One of my clients is an exclusive estate agent, covering East Anglia and a little further beyond. They came up with the rather splendid wheeze of hiring a team of freelance writers (me included) to interview their clients and write up lifestyle pieces on their properties. Honestly, it is the most fun. One day I’ll be struggling to find something interesting to say about a new build (rambling on about the surrounding countryside is often a good way to go), another delving into the fascinating, chequered history of a Grade II listed Georgian townhouse.
I’m an Essex girl, and I’ve been to Colchester
a few times.
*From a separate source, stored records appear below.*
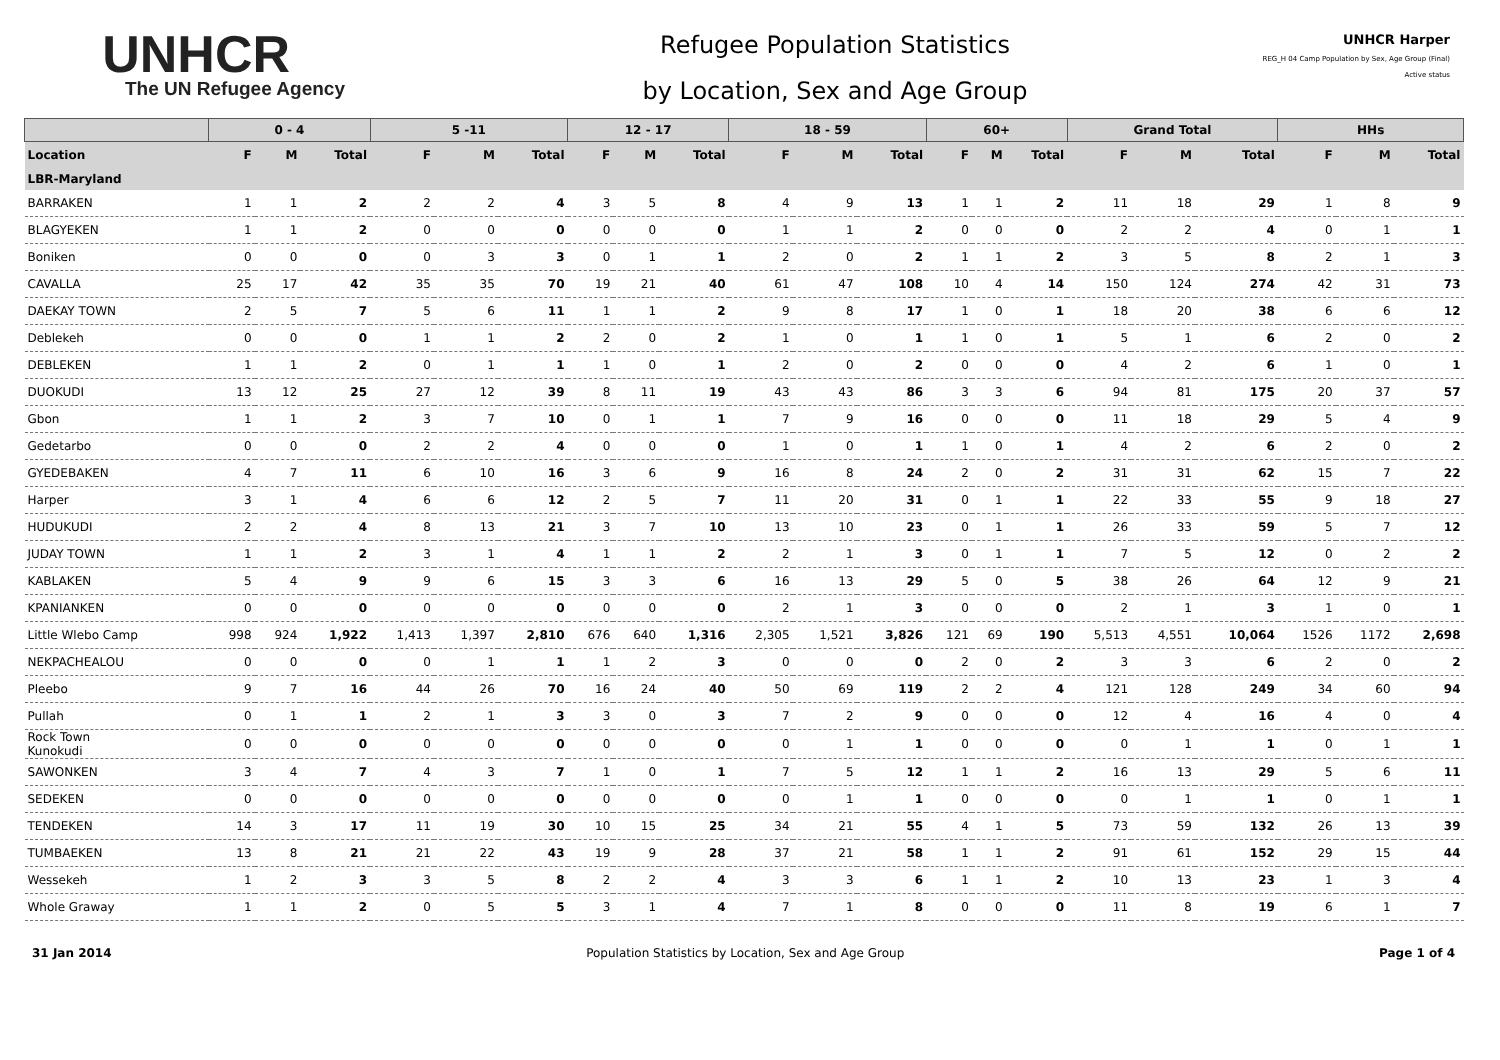UNHCR
The UN Refugee Agency
Refugee Population Statistics
by Location, Sex and Age Group
UNHCR Harper
REG_H 04 Camp Population by Sex, Age Group (Final)
Active status
| | 0 - 4 | | | 5 -11 | | | 12 - 17 | | | 18 - 59 | | | 60+ | | | Grand Total | | | HHs | | |
| --- | --- | --- | --- | --- | --- | --- | --- | --- | --- | --- | --- | --- | --- | --- | --- | --- | --- | --- | --- | --- | --- |
| Location | F | M | Total | F | M | Total | F | M | Total | F | M | Total | F | M | Total | F | M | Total | F | M | Total |
| LBR-Maryland | | | | | | | | | | | | | | | | | | | | | |
| BARRAKEN | 1 | 1 | 2 | 2 | 2 | 4 | 3 | 5 | 8 | 4 | 9 | 13 | 1 | 1 | 2 | 11 | 18 | 29 | 1 | 8 | 9 |
| BLAGYEKEN | 1 | 1 | 2 | 0 | 0 | 0 | 0 | 0 | 0 | 1 | 1 | 2 | 0 | 0 | 0 | 2 | 2 | 4 | 0 | 1 | 1 |
| Boniken | 0 | 0 | 0 | 0 | 3 | 3 | 0 | 1 | 1 | 2 | 0 | 2 | 1 | 1 | 2 | 3 | 5 | 8 | 2 | 1 | 3 |
| CAVALLA | 25 | 17 | 42 | 35 | 35 | 70 | 19 | 21 | 40 | 61 | 47 | 108 | 10 | 4 | 14 | 150 | 124 | 274 | 42 | 31 | 73 |
| DAEKAY TOWN | 2 | 5 | 7 | 5 | 6 | 11 | 1 | 1 | 2 | 9 | 8 | 17 | 1 | 0 | 1 | 18 | 20 | 38 | 6 | 6 | 12 |
| Deblekeh | 0 | 0 | 0 | 1 | 1 | 2 | 2 | 0 | 2 | 1 | 0 | 1 | 1 | 0 | 1 | 5 | 1 | 6 | 2 | 0 | 2 |
| DEBLEKEN | 1 | 1 | 2 | 0 | 1 | 1 | 1 | 0 | 1 | 2 | 0 | 2 | 0 | 0 | 0 | 4 | 2 | 6 | 1 | 0 | 1 |
| DUOKUDI | 13 | 12 | 25 | 27 | 12 | 39 | 8 | 11 | 19 | 43 | 43 | 86 | 3 | 3 | 6 | 94 | 81 | 175 | 20 | 37 | 57 |
| Gbon | 1 | 1 | 2 | 3 | 7 | 10 | 0 | 1 | 1 | 7 | 9 | 16 | 0 | 0 | 0 | 11 | 18 | 29 | 5 | 4 | 9 |
| Gedetarbo | 0 | 0 | 0 | 2 | 2 | 4 | 0 | 0 | 0 | 1 | 0 | 1 | 1 | 0 | 1 | 4 | 2 | 6 | 2 | 0 | 2 |
| GYEDEBAKEN | 4 | 7 | 11 | 6 | 10 | 16 | 3 | 6 | 9 | 16 | 8 | 24 | 2 | 0 | 2 | 31 | 31 | 62 | 15 | 7 | 22 |
| Harper | 3 | 1 | 4 | 6 | 6 | 12 | 2 | 5 | 7 | 11 | 20 | 31 | 0 | 1 | 1 | 22 | 33 | 55 | 9 | 18 | 27 |
| HUDUKUDI | 2 | 2 | 4 | 8 | 13 | 21 | 3 | 7 | 10 | 13 | 10 | 23 | 0 | 1 | 1 | 26 | 33 | 59 | 5 | 7 | 12 |
| JUDAY TOWN | 1 | 1 | 2 | 3 | 1 | 4 | 1 | 1 | 2 | 2 | 1 | 3 | 0 | 1 | 1 | 7 | 5 | 12 | 0 | 2 | 2 |
| KABLAKEN | 5 | 4 | 9 | 9 | 6 | 15 | 3 | 3 | 6 | 16 | 13 | 29 | 5 | 0 | 5 | 38 | 26 | 64 | 12 | 9 | 21 |
| KPANIANKEN | 0 | 0 | 0 | 0 | 0 | 0 | 0 | 0 | 0 | 2 | 1 | 3 | 0 | 0 | 0 | 2 | 1 | 3 | 1 | 0 | 1 |
| Little Wlebo Camp | 998 | 924 | 1,922 | 1,413 | 1,397 | 2,810 | 676 | 640 | 1,316 | 2,305 | 1,521 | 3,826 | 121 | 69 | 190 | 5,513 | 4,551 | 10,064 | 1526 | 1172 | 2,698 |
| NEKPACHEALOU | 0 | 0 | 0 | 0 | 1 | 1 | 1 | 2 | 3 | 0 | 0 | 0 | 2 | 0 | 2 | 3 | 3 | 6 | 2 | 0 | 2 |
| Pleebo | 9 | 7 | 16 | 44 | 26 | 70 | 16 | 24 | 40 | 50 | 69 | 119 | 2 | 2 | 4 | 121 | 128 | 249 | 34 | 60 | 94 |
| Pullah | 0 | 1 | 1 | 2 | 1 | 3 | 3 | 0 | 3 | 7 | 2 | 9 | 0 | 0 | 0 | 12 | 4 | 16 | 4 | 0 | 4 |
| Rock Town Kunokudi | 0 | 0 | 0 | 0 | 0 | 0 | 0 | 0 | 0 | 0 | 1 | 1 | 0 | 0 | 0 | 0 | 1 | 1 | 0 | 1 | 1 |
| SAWONKEN | 3 | 4 | 7 | 4 | 3 | 7 | 1 | 0 | 1 | 7 | 5 | 12 | 1 | 1 | 2 | 16 | 13 | 29 | 5 | 6 | 11 |
| SEDEKEN | 0 | 0 | 0 | 0 | 0 | 0 | 0 | 0 | 0 | 0 | 1 | 1 | 0 | 0 | 0 | 0 | 1 | 1 | 0 | 1 | 1 |
| TENDEKEN | 14 | 3 | 17 | 11 | 19 | 30 | 10 | 15 | 25 | 34 | 21 | 55 | 4 | 1 | 5 | 73 | 59 | 132 | 26 | 13 | 39 |
| TUMBAEKEN | 13 | 8 | 21 | 21 | 22 | 43 | 19 | 9 | 28 | 37 | 21 | 58 | 1 | 1 | 2 | 91 | 61 | 152 | 29 | 15 | 44 |
| Wessekeh | 1 | 2 | 3 | 3 | 5 | 8 | 2 | 2 | 4 | 3 | 3 | 6 | 1 | 1 | 2 | 10 | 13 | 23 | 1 | 3 | 4 |
| Whole Graway | 1 | 1 | 2 | 0 | 5 | 5 | 3 | 1 | 4 | 7 | 1 | 8 | 0 | 0 | 0 | 11 | 8 | 19 | 6 | 1 | 7 |
31 Jan 2014 Population Statistics by Location, Sex and Age Group Page 1 of 4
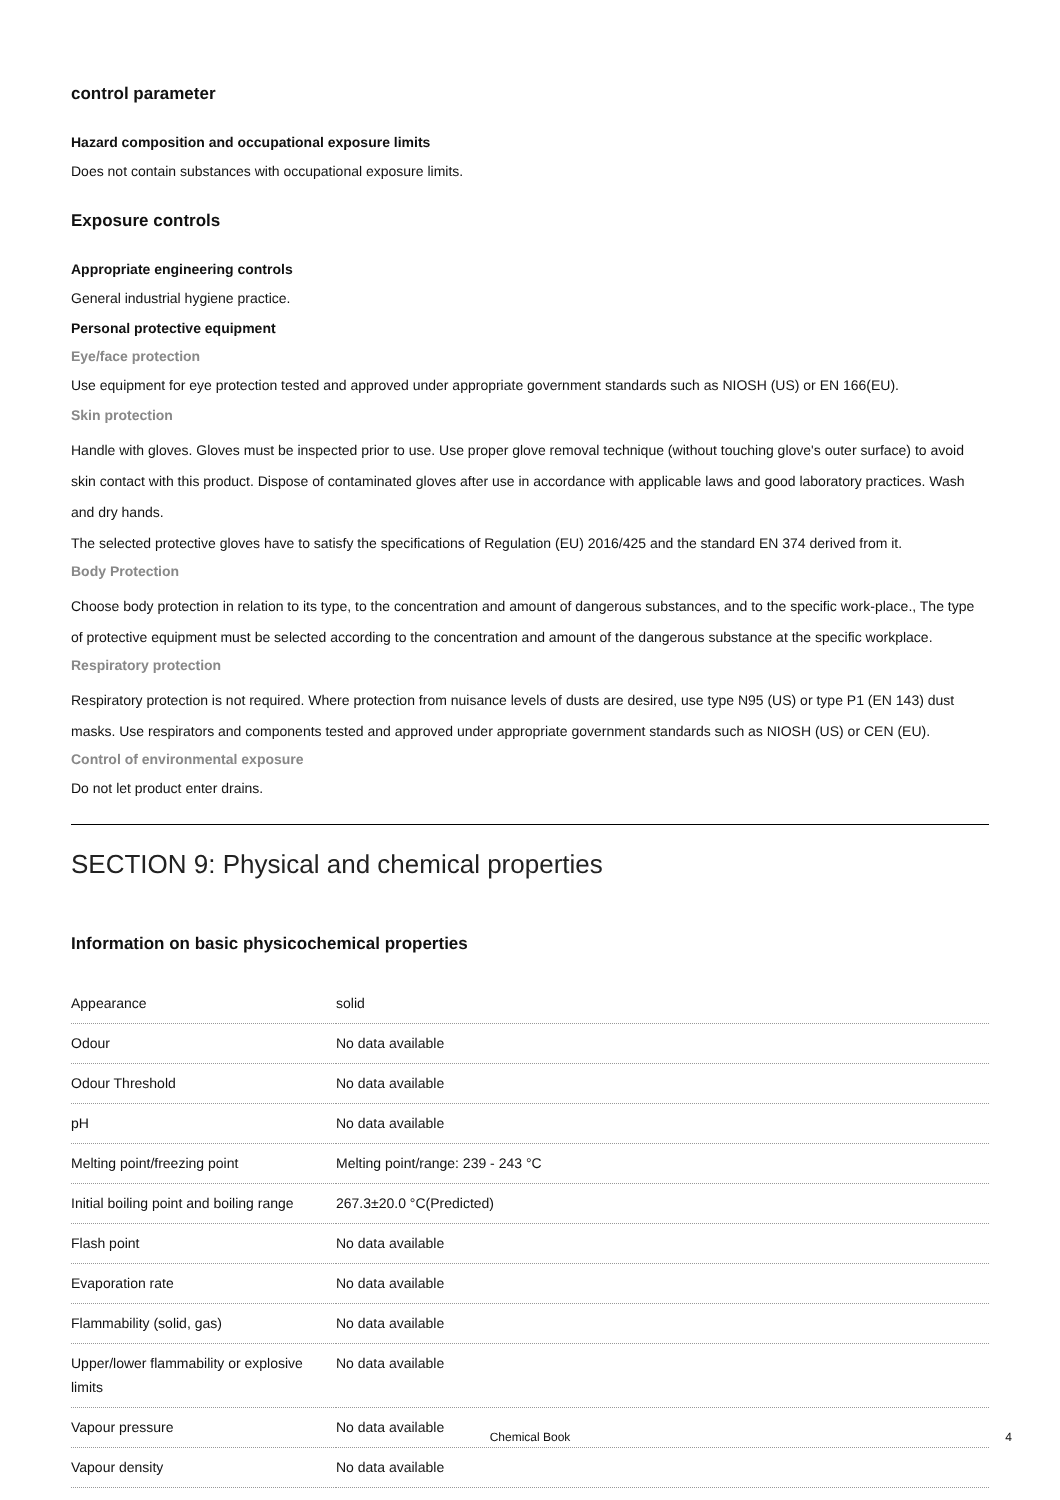control parameter
Hazard composition and occupational exposure limits
Does not contain substances with occupational exposure limits.
Exposure controls
Appropriate engineering controls
General industrial hygiene practice.
Personal protective equipment
Eye/face protection
Use equipment for eye protection tested and approved under appropriate government standards such as NIOSH (US) or EN 166(EU).
Skin protection
Handle with gloves. Gloves must be inspected prior to use. Use proper glove removal technique (without touching glove's outer surface) to avoid skin contact with this product. Dispose of contaminated gloves after use in accordance with applicable laws and good laboratory practices. Wash and dry hands.
The selected protective gloves have to satisfy the specifications of Regulation (EU) 2016/425 and the standard EN 374 derived from it.
Body Protection
Choose body protection in relation to its type, to the concentration and amount of dangerous substances, and to the specific work-place., The type of protective equipment must be selected according to the concentration and amount of the dangerous substance at the specific workplace.
Respiratory protection
Respiratory protection is not required. Where protection from nuisance levels of dusts are desired, use type N95 (US) or type P1 (EN 143) dust masks. Use respirators and components tested and approved under appropriate government standards such as NIOSH (US) or CEN (EU).
Control of environmental exposure
Do not let product enter drains.
SECTION 9: Physical and chemical properties
Information on basic physicochemical properties
| Appearance | solid |
| Odour | No data available |
| Odour Threshold | No data available |
| pH | No data available |
| Melting point/freezing point | Melting point/range: 239 - 243 °C |
| Initial boiling point and boiling range | 267.3±20.0 °C(Predicted) |
| Flash point | No data available |
| Evaporation rate | No data available |
| Flammability (solid, gas) | No data available |
| Upper/lower flammability or explosive limits | No data available |
| Vapour pressure | No data available |
| Vapour density | No data available |
Chemical Book 4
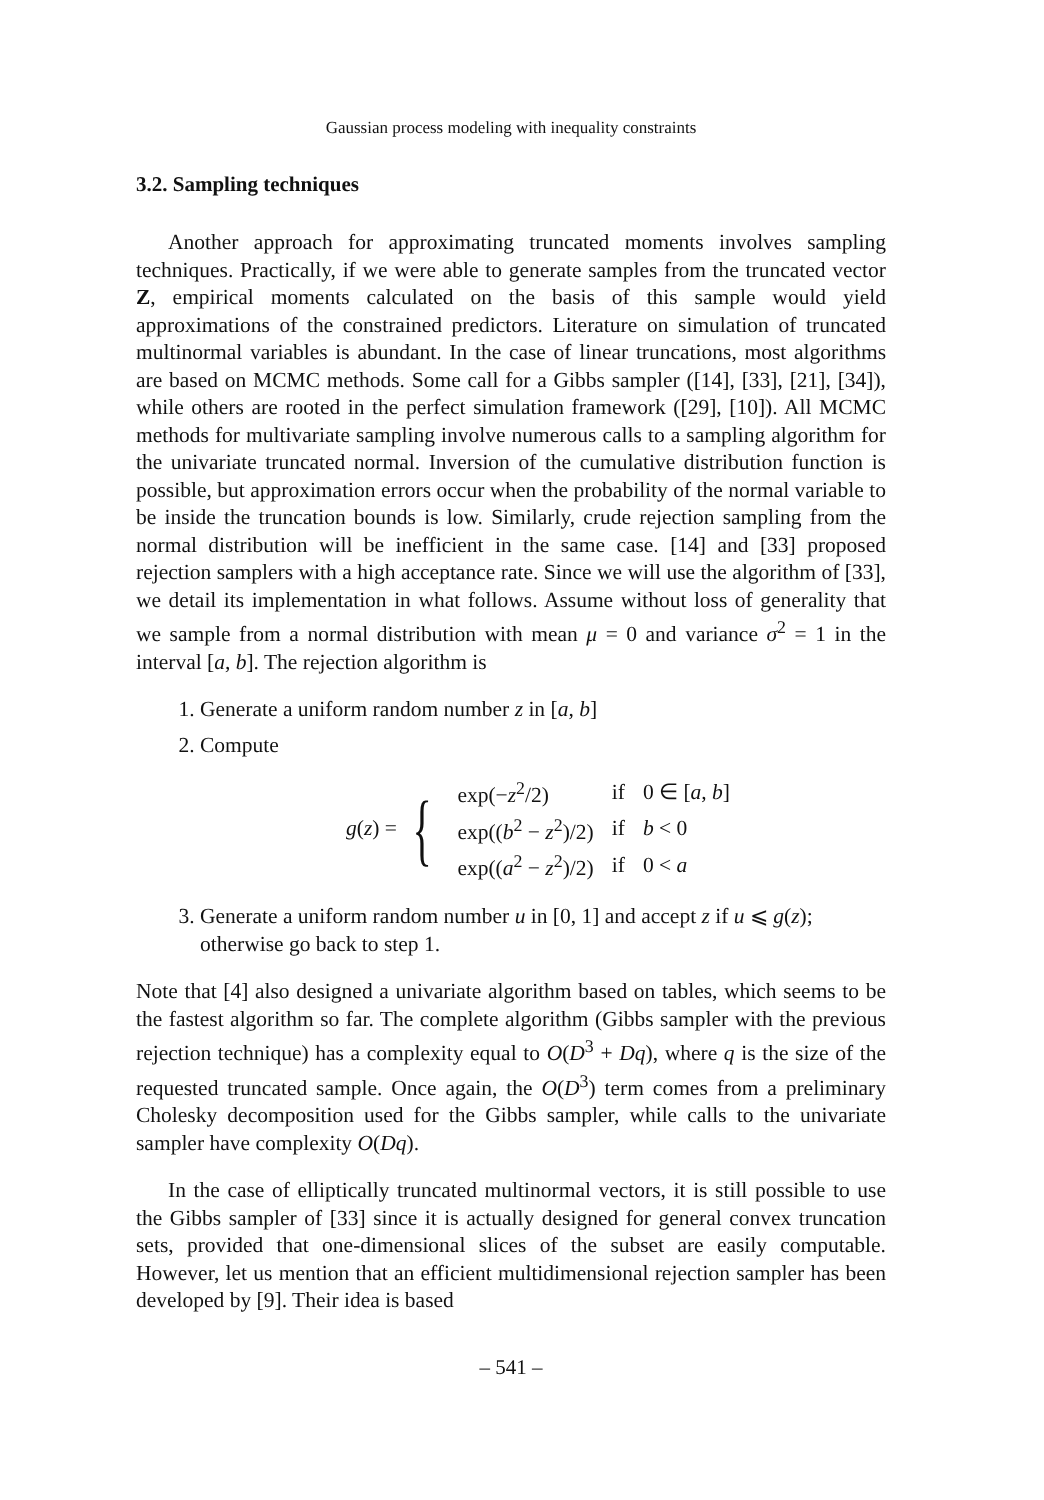Gaussian process modeling with inequality constraints
3.2. Sampling techniques
Another approach for approximating truncated moments involves sampling techniques. Practically, if we were able to generate samples from the truncated vector Z, empirical moments calculated on the basis of this sample would yield approximations of the constrained predictors. Literature on simulation of truncated multinormal variables is abundant. In the case of linear truncations, most algorithms are based on MCMC methods. Some call for a Gibbs sampler ([14], [33], [21], [34]), while others are rooted in the perfect simulation framework ([29], [10]). All MCMC methods for multivariate sampling involve numerous calls to a sampling algorithm for the univariate truncated normal. Inversion of the cumulative distribution function is possible, but approximation errors occur when the probability of the normal variable to be inside the truncation bounds is low. Similarly, crude rejection sampling from the normal distribution will be inefficient in the same case. [14] and [33] proposed rejection samplers with a high acceptance rate. Since we will use the algorithm of [33], we detail its implementation in what follows. Assume without loss of generality that we sample from a normal distribution with mean μ = 0 and variance σ<sup>2</sup> = 1 in the interval [a, b]. The rejection algorithm is
1. Generate a uniform random number z in [a, b]
2. Compute
g(z) = {
| exp(− z<sup>2</sup>/2) | if | 0 ∈ [ a, b ] |
| exp(( b<sup>2</sup> − z<sup>2</sup>)/2) | if | b < 0 |
| exp(( a<sup>2</sup> − z<sup>2</sup>)/2) | if | 0 < a |
3. Generate a uniform random number u in [0, 1] and accept z if u ⩽ g(z); otherwise go back to step 1.
Note that [4] also designed a univariate algorithm based on tables, which seems to be the fastest algorithm so far. The complete algorithm (Gibbs sampler with the previous rejection technique) has a complexity equal to O(D<sup>3</sup> + Dq), where q is the size of the requested truncated sample. Once again, the O(D<sup>3</sup>) term comes from a preliminary Cholesky decomposition used for the Gibbs sampler, while calls to the univariate sampler have complexity O(Dq).
In the case of elliptically truncated multinormal vectors, it is still possible to use the Gibbs sampler of [33] since it is actually designed for general convex truncation sets, provided that one-dimensional slices of the subset are easily computable. However, let us mention that an efficient multidimensional rejection sampler has been developed by [9]. Their idea is based
– 541 –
I never knew it had a Dutch Quarter, nor that Flemish Protestant
refugees set up home there in the sixteenth century. Writing up that property
was loads of fun and in my mind, I could hear the rustle of silk dresses, the
clip clop of horses’ hooves on cobblestones and the shouts of market traders.
Who knows where those thoughts will end up?
When I found that I needed a name for an annoying, posh property blogger, naturally, I called her Bressumer Beams (real name, Portia Waldegrave). I found myself able to write believable descriptions of interiors thanks to my new knowledge. I don’t live in a large, posh house, but I certainly spend a lot of time looking at properties which are simply awash with period features and delightfully expensive fixtures and fittings. What a joy that is for a writer.
So far, no-one has asked me The Big Question.
“Where do you get your ideas from?” But when they do, I’ll give my standard
answer, “Life is copy” (because it is), adding that you just never know when
inspiration will strike and from what quarter. Dutch or otherwise.
Images from Pixabay
Comments
Your blog is the perfect example that to write life, you need to live life, to pay attention to all those details - which to a lay person might seem mundane ... but to a writer - they're the details that set your writing apart from others.
Really interesting post, thank you for sharing.